Sie verbindet auf ihrem Album die aus den Archiven gehobenen historischen Aufnahme mit Tanz, Bewegung und Spiel, um ganz neue Töne zu erzeugen. Entstanden sind die Albumtracks für Lajunens Bühnenprojekte. „Es war ein langer, interessanter und neuartiger Weg“, blickt die Musikerin zurück. Und obwohl hier der Fokus auf der Tradition liegt, entpuppte sich das Projekt bei den Konzerten in der Sibelius Akademie in Helsinki als experimentell und kreativ. „Meine Kombination aus Tanz, Musik, persönlicher Kreativität und Tradition ist derjenigen der alten finnischen Fiddler sehr ähnlich“, blickt Emilia Lajunen zurück. Der finnische Choreographin Marjo Kuusela, eine zentrale Figur des zeitgenössischen Tanzes, hatte zudem großen Einfluss auf ihre Projekte, betont die Musikerin.

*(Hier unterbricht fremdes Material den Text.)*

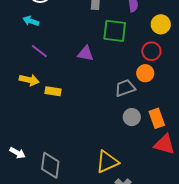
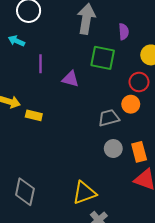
purple line: (39, 51) -> (41, 64), moved, turned 48

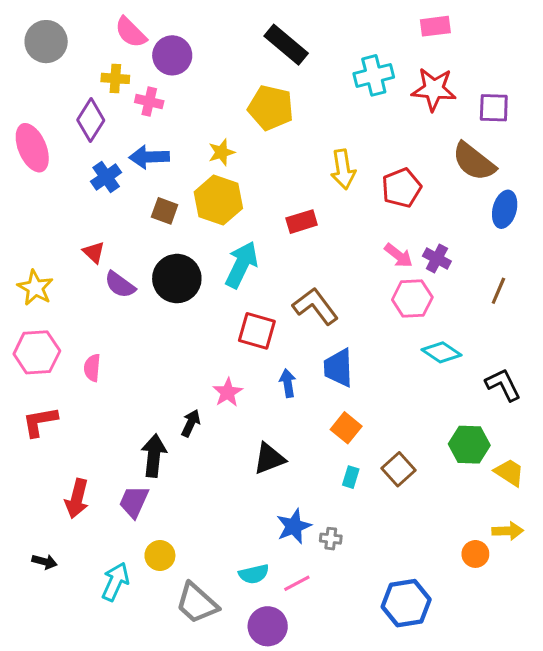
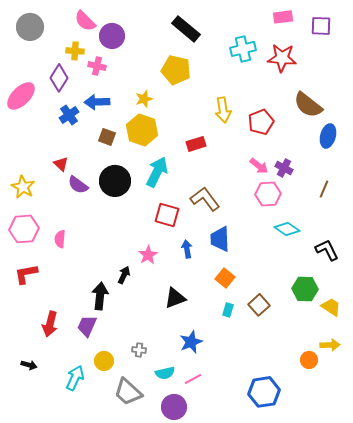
purple square: (494, 108) -> (321, 26), moved
pink ellipse: (32, 148) -> (21, 96), turned 68
gray cross: (331, 539) -> (139, 350), moved

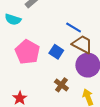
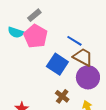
pink pentagon: (27, 52) -> (36, 36), moved
blue square: (56, 52) -> (57, 64), size x1.5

„Natürlich erscheinen Eeros Electronics und Synthesizer-Sounds auf dem Album sehr modern. Aber wie man hoffentlich hört, will Eero immer, dass alles sehr analog und natürlich klingt. Alle Beats und Rhythmen auf dem Album kommen direkt aus seinen Bewegungen, nicht aus Maschinen! Die Art und Weise, wie Eero neue Instrumente und Klänge kreiert, und die Tatsache, dass es auf der Bühne eine riesige Menge an buntem, chaotischem Kabelsalat gab, wirkten auf mich sehr traditionell und sogar ländlich“, erläutert die Musikerin.
Zufälligerweise feiert der finnische Volksmusikverband im Jahr 2023 ein Themenjahr mit dem Titel „Arkistojen Äärellä" (In den Archiven). „Das passt! Ich arbeite schon seit vielen Jahren in den Archiven, sie sind für mich eine natürliche Quelle der Kreativität“, betont Lajunen. Für Volksmusikexperten ist es aus ihrer Sicht interessant, dass sich die Musik auf ihrem Album zwischen zwei verschiedenen finnischen Traditionen bewegt: Dem archaischen, minimalistischem „Runo"-Gesang aus der Kalevala-Tradition, der hauptsächlich aus Ostfinnland stammt. Und der tanzaffinen, internationaleren Geigenmusik „Pelimannimusiikki“ des 19. Jahrhunderts, die hauptsächlich aus westlichen oder zentralen Teilen Finnlands stammt.
Emilia Lajunen ist nicht nur als Solomusikerin aktiv, sondern hat schon mit vielen finnischen Folkmusikern zusammengearbeitet. Sie hat als Teil eines Duos ein Album mit der Fiddlerin Suvi Oskala veröffentlicht. Zudem ist sie mit Eero Grundström als Teil des Duos Juuri & Juuri aktiv und ebenso bei Ritva Nero.